Pills that flush these out are already in human trials with scientists saying they could hit the market in as little as 10 years.
Another avenue for fighting aging is in the study of DNA in reptiles and cold-blooded mammals.
Michigan State University experts have begun studying dozens of different reptiles and amphibians — including crocodiles and salamanders — to uncover ‘traits’ in their genes that could also be targeted at humans.
Some experts also say that the eradication of big killers — like cancer, dementia and heart disease — could further boost longevity.
WHAT ANIMALS LIVE THE LONGEST AND HOW DO THEY DO IT?
The turritopsis nutricula jellyfish is technically immortal and could live for 1000s of years
The turritopsis nutricula jellyfish is technically immortal and could live for 1000s of years.
This is because it has a unique trait allowing it to revert its cells back to childhood after reaching sexual maturity.
The jellyfish, which is no longer than a fingernail, is able to reverse its own ageing process.
It means, theoretically, the only thing stopping it living for millennia is predators.
Scientists are still studying the exact way it is able to reverse the ageing process, but it is believed stem cells may play a role in the process.
Stem cells are cells created by the body that can change into any other type of specific cell.

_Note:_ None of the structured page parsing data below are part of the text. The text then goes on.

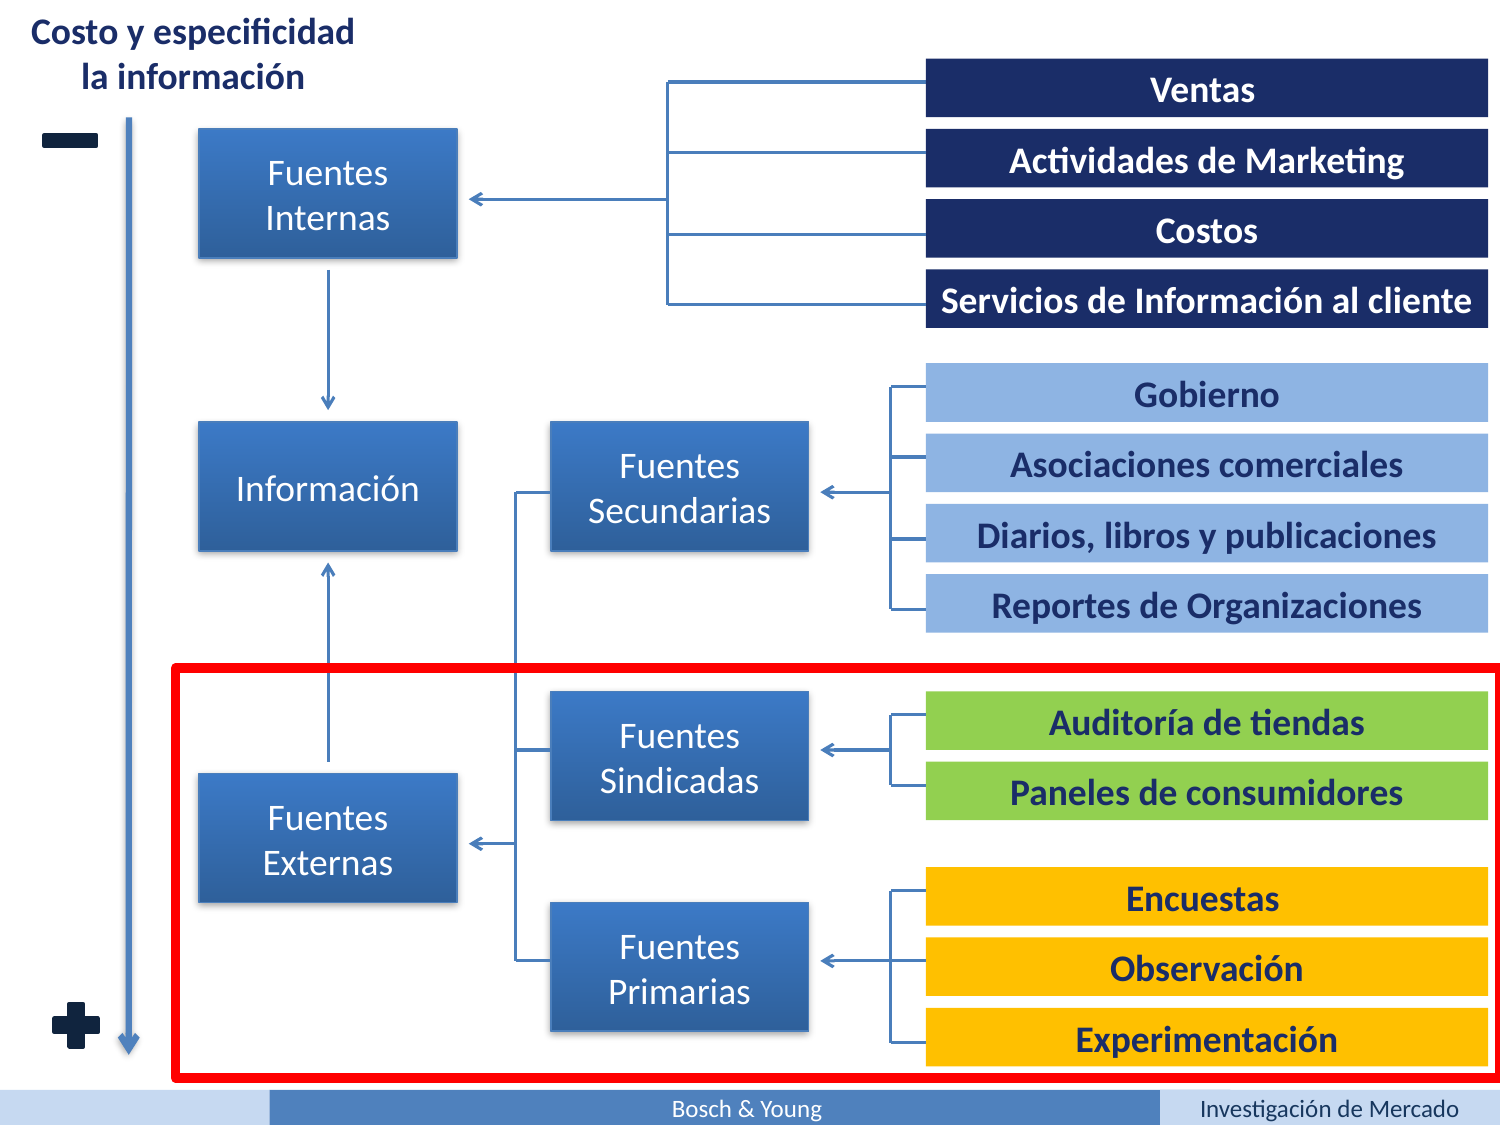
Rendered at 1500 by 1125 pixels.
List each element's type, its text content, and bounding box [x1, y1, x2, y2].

text_box Diarios, libros y publicaciones [924, 502, 1490, 564]
text_box Fuentes Internas [198, 128, 458, 259]
text_box Reportes de Organizaciones [924, 572, 1490, 635]
text_box Costos [924, 197, 1490, 260]
text_box [0, 1088, 272, 1125]
text_box Bosch & Young [272, 1088, 1158, 1125]
text_box Investigación de Mercado [1158, 1088, 1500, 1125]
text_box [174, 666, 1500, 1080]
text_box Actividades de Marketing [924, 127, 1490, 189]
text_box Asociaciones comerciales [924, 431, 1490, 494]
text_box [52, 1002, 100, 1049]
text_box Información [198, 421, 458, 552]
text_box Costo y especificidad la información [11, 0, 375, 105]
text_box Ventas [924, 56, 1490, 119]
text_box Fuentes Secundarias [550, 421, 809, 552]
text_box Gobierno [924, 361, 1490, 424]
text_box Servicios de Información al cliente [924, 267, 1490, 330]
text_box [42, 133, 98, 148]
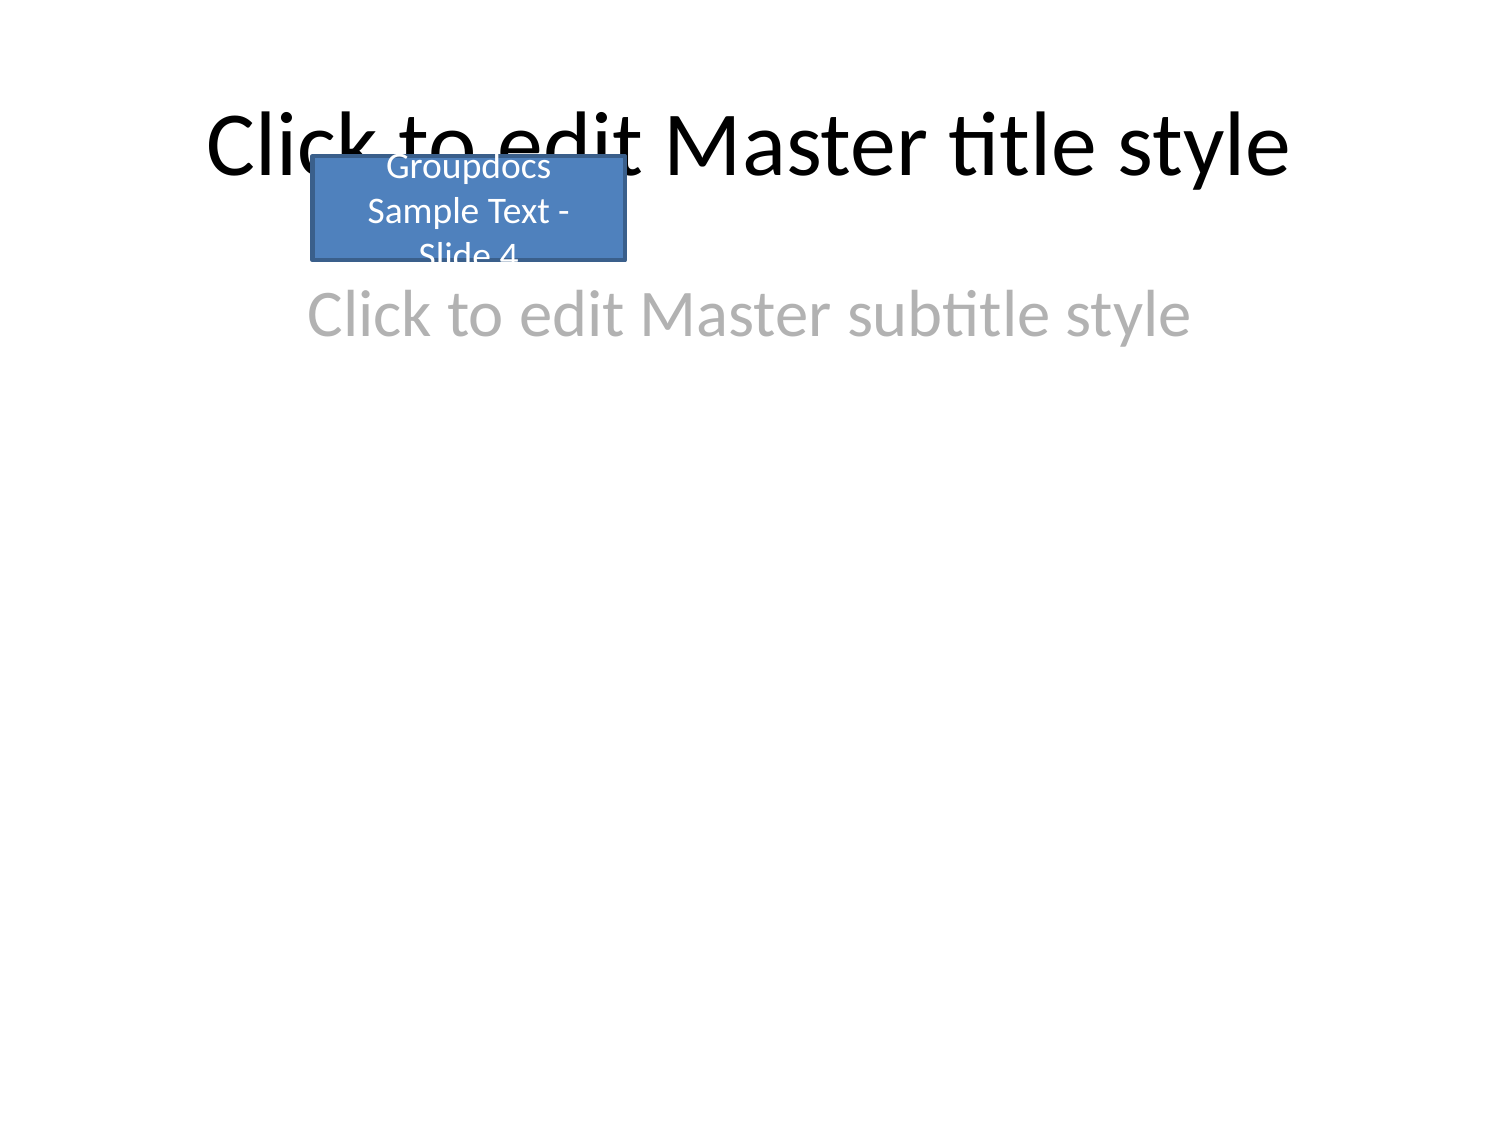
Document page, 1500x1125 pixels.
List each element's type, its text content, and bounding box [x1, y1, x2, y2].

subtitle Click to edit Master subtitle style [75, 262, 1425, 1005]
text_box Groupdocs Sample Text - Slide 4 [310, 154, 627, 262]
title Click to edit Master title style [75, 45, 1425, 233]
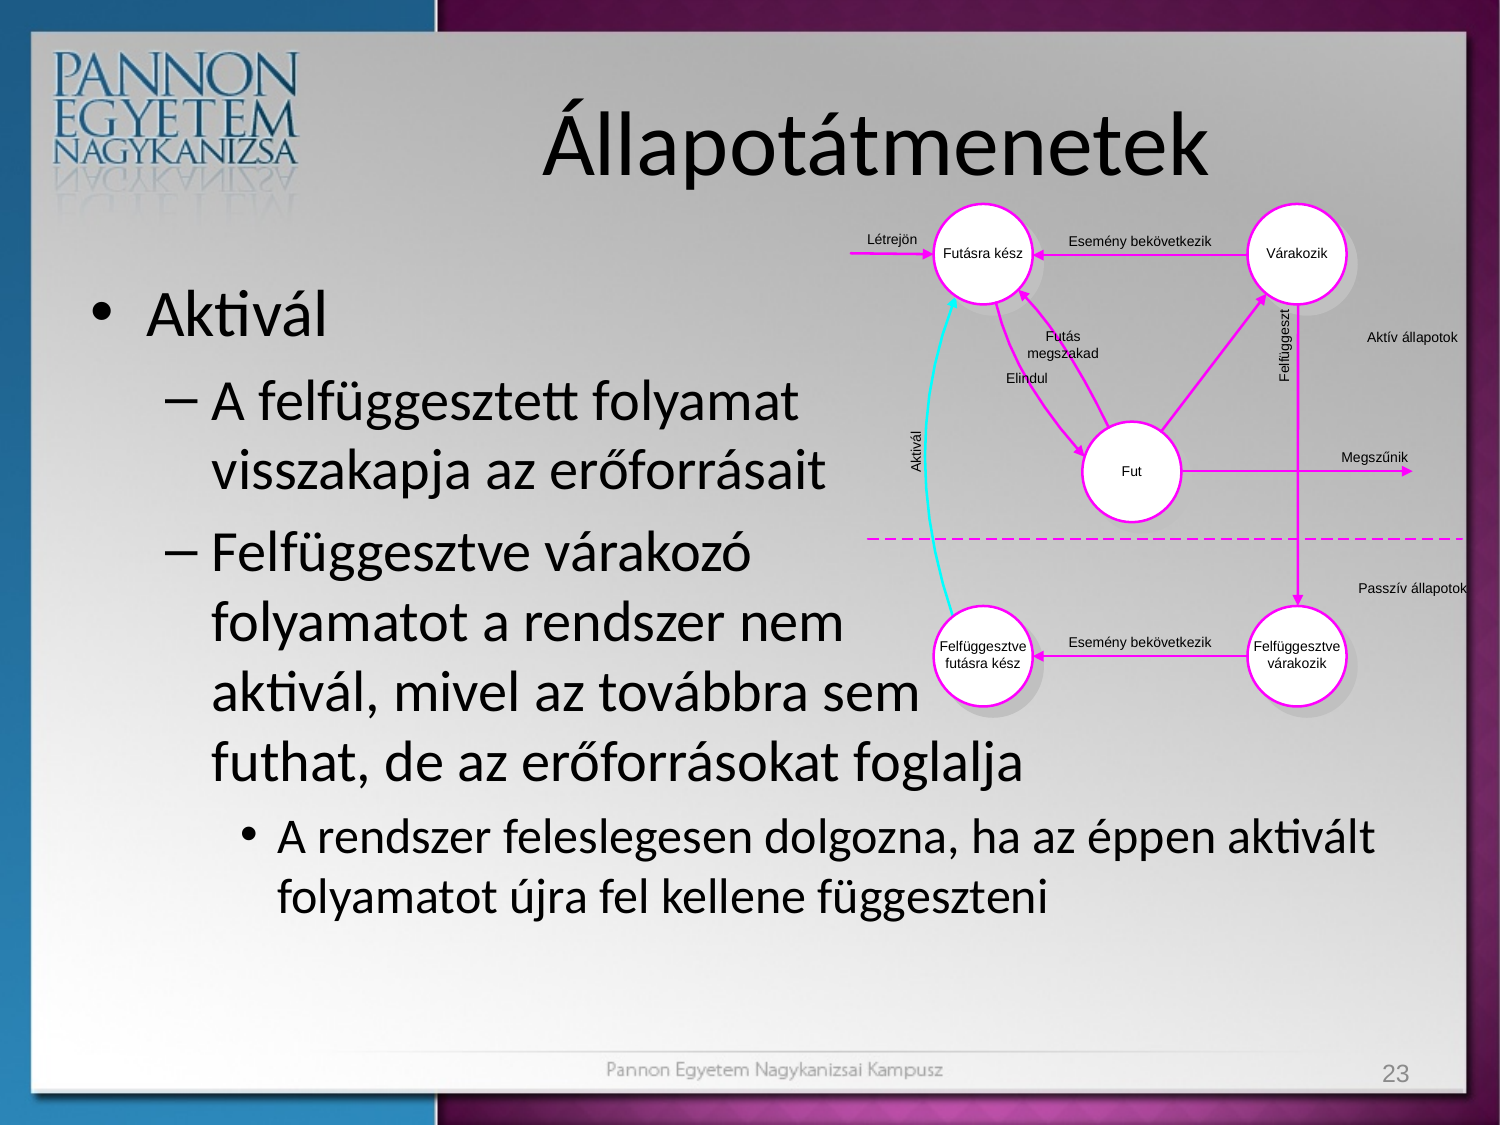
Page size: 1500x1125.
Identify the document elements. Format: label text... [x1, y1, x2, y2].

list Aktivál A felfüggesztett folyamat visszakapja az erőforrásait Felfüggesztve várakozó folyamatot a rendszer nem aktivál, mivel az továbbra sem futhat, de az erőforrásokat foglalja A rendszer feleslegesen dolgozna, ha az éppen aktivált folyamatot újra fel kellene függeszteni [75, 262, 1425, 1038]
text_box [837, 199, 1482, 721]
slide_number 23 [1074, 1042, 1425, 1103]
picture [0, 0, 1500, 1125]
title Állapotátmenetek [328, 45, 1425, 233]
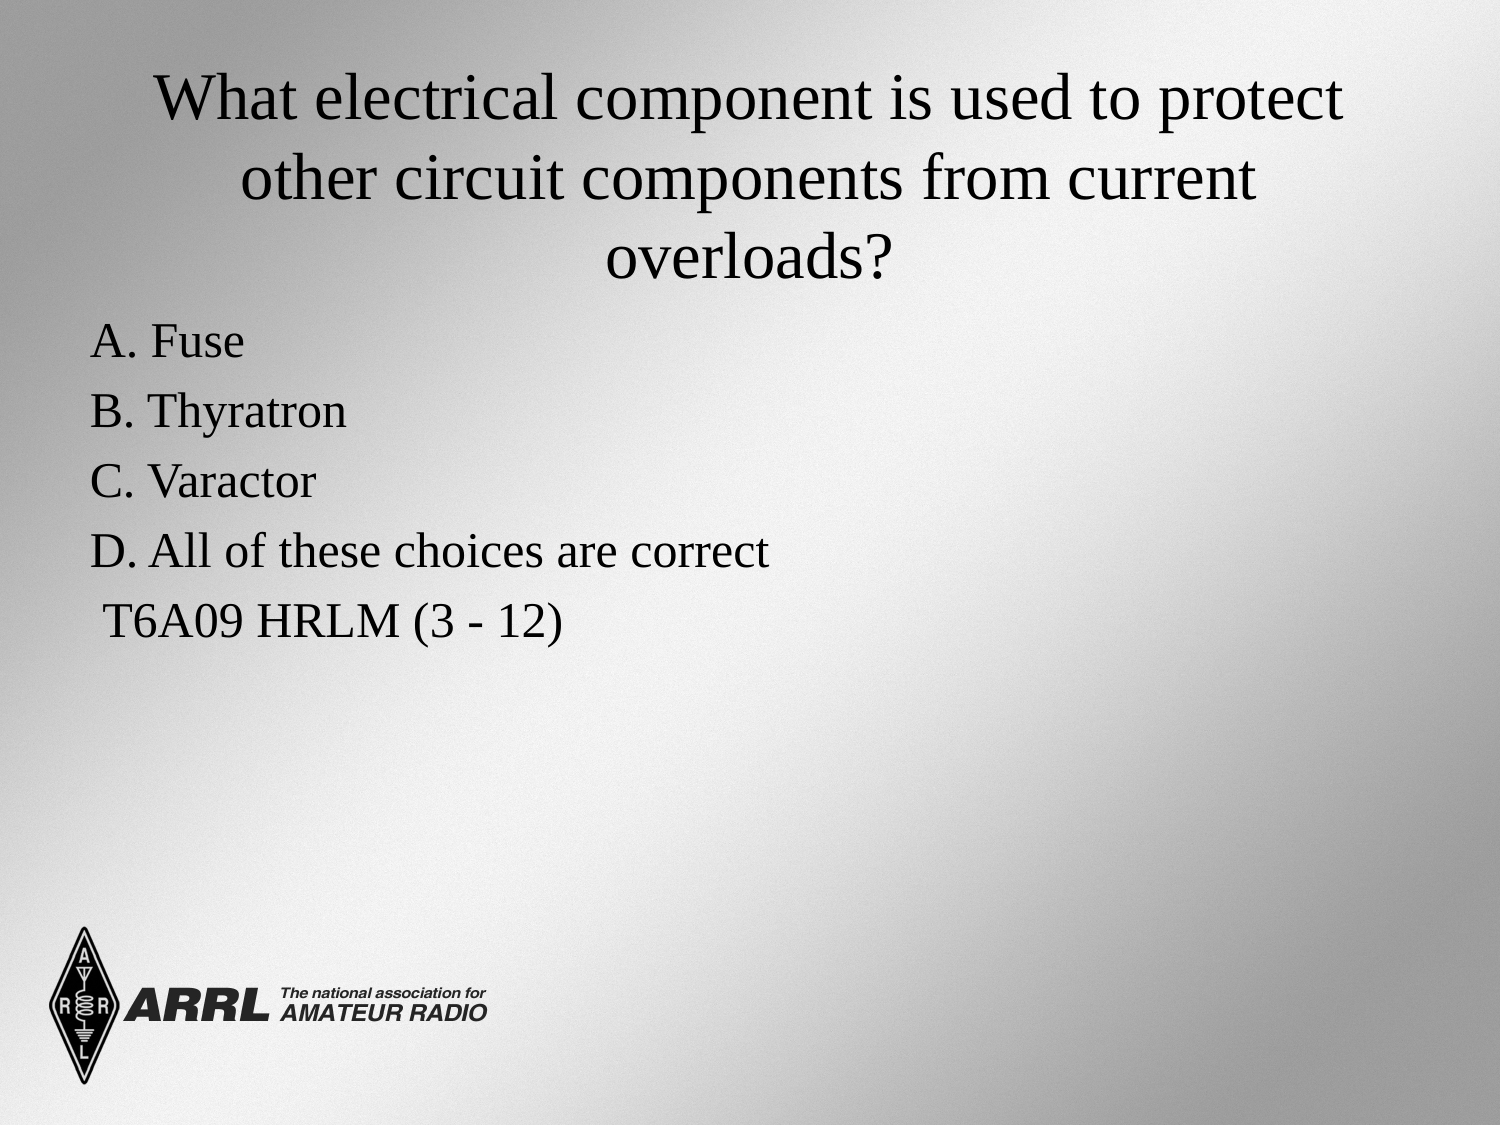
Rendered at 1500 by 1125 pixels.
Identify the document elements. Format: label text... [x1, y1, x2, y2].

list A. Fuse B. Thyratron C. Varactor D. All of these choices are correct T6A09 HRLM (3 - 12) [75, 299, 1425, 1005]
picture [0, 0, 1500, 1125]
title What electrical component is used to protect other circuit components from current overloads? [75, 45, 1425, 233]
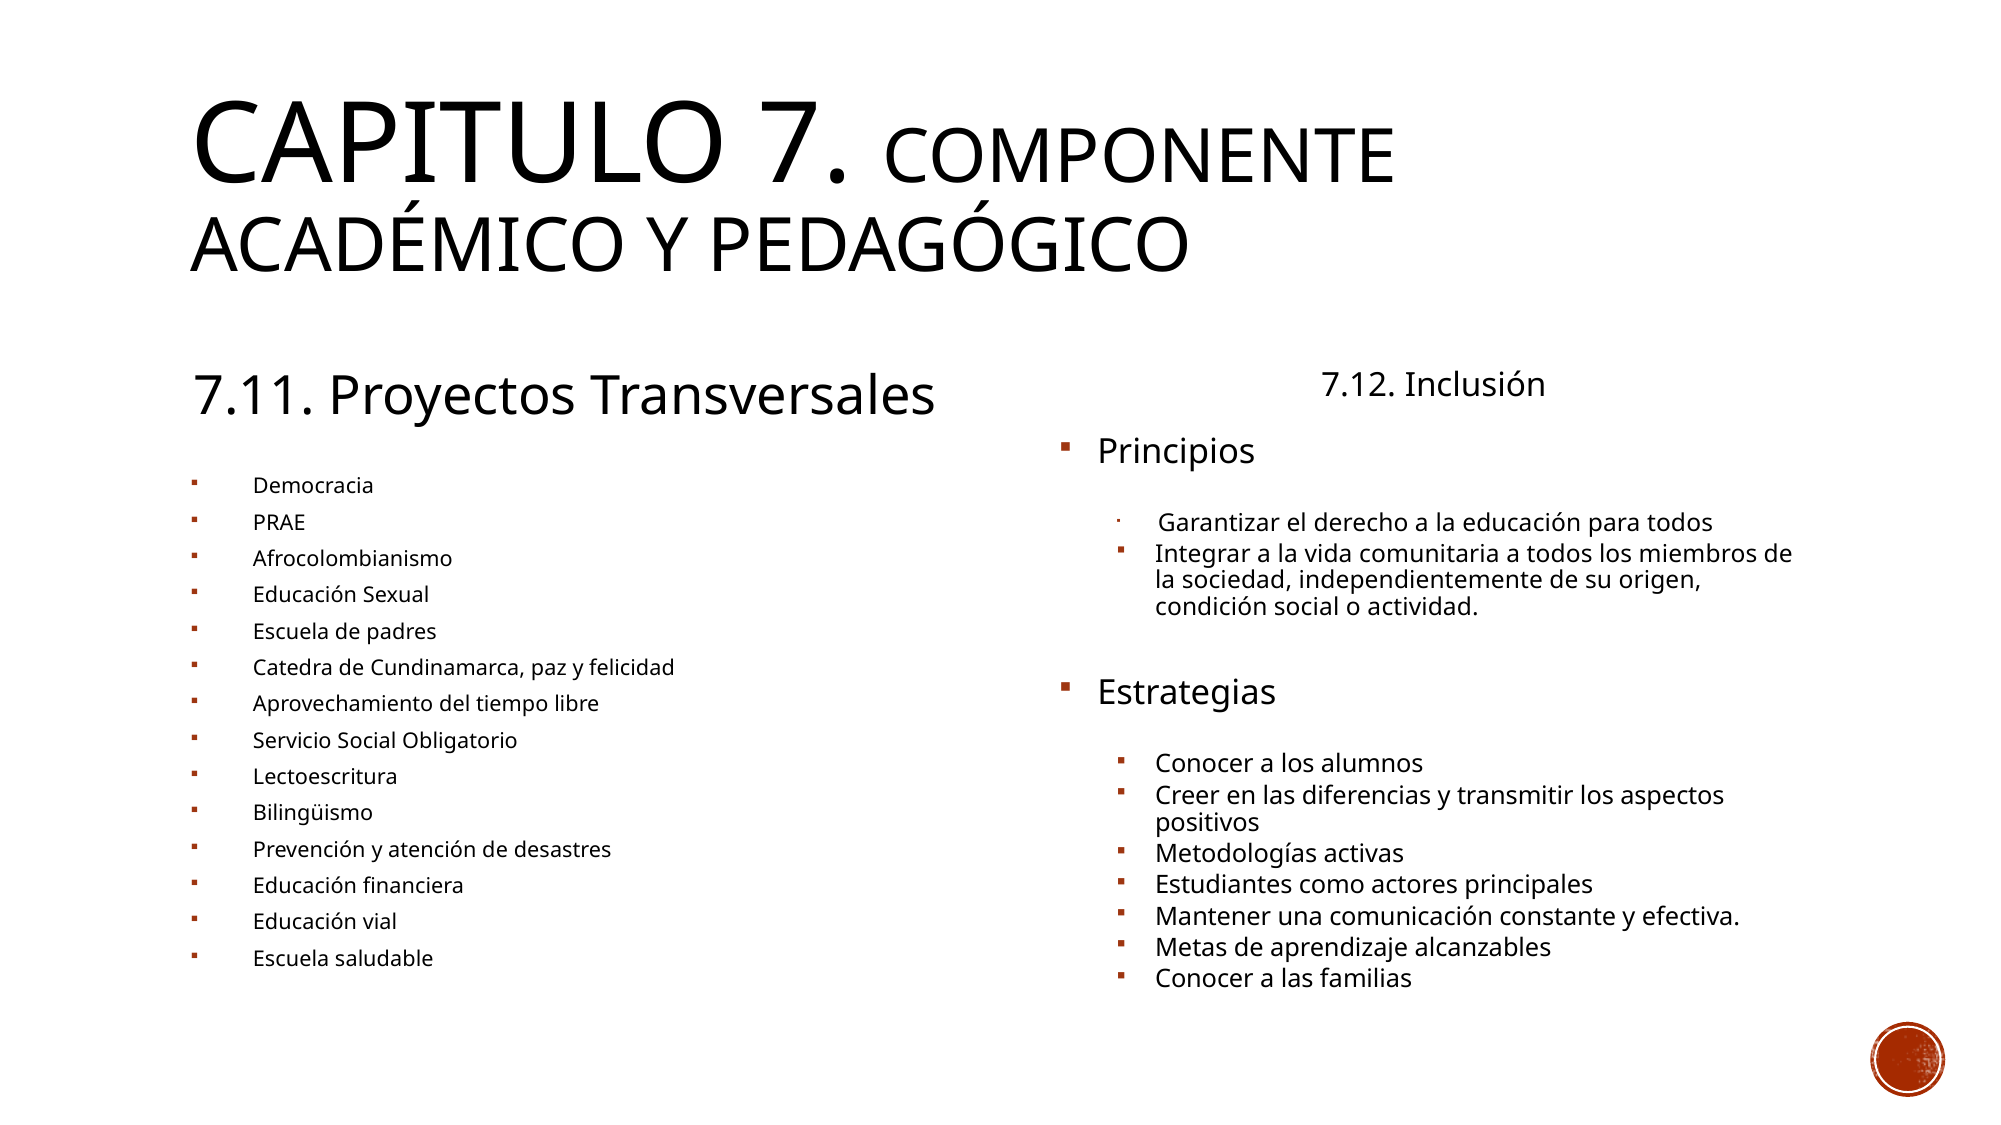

They are the focus of research for several chronic illnesses, like heart disease, because of their potential to turn into healthy blood vessels and repair the organ.
The Galapagos tortoise can live up to 120 years old
The Galapagos tortoise — discovered in the island group where Charles Darwin came up with the theory of evolution — can live up to 120 years old.
Scientists believe one of the reasons behind its long lifespan is the way its cells work.
All cells in the body divide up to a maximum number of times before they stop changing and become a senescent — or ‘zombie’ — cell.
Scientists believe ageing is caused by having more cells become senescent over time.
If you put a human cell in a petri dish, it would divide around 50 times, whereas a Galapagos tortoise see its cells can divide more than 100 times.
The tortoises also do not suffer any natural predators in their habitat, meaning they regularly enjoy their full lifespans.
Saltwater crocodiles tend to live to the age of around 70 in the wild but can live up to 100 in captivity
Saltwater crocodiles tend to live to the age of around 70 in the wild but can live up to 100 in captivity.
Like the Galapagos tortoise, crocodile’s cells are particularly resistant to senescence.
This means they are unlikely to ever die simply of old age, with limits on their lifespans usually caused by external factors, such as habitat degradation or hunting.
Studies on crocodile gut bacteria also found it to have cancer-fighting properties.
And crocodiles are also apex predators, meaning they are not generally killed by other animals — other than humans.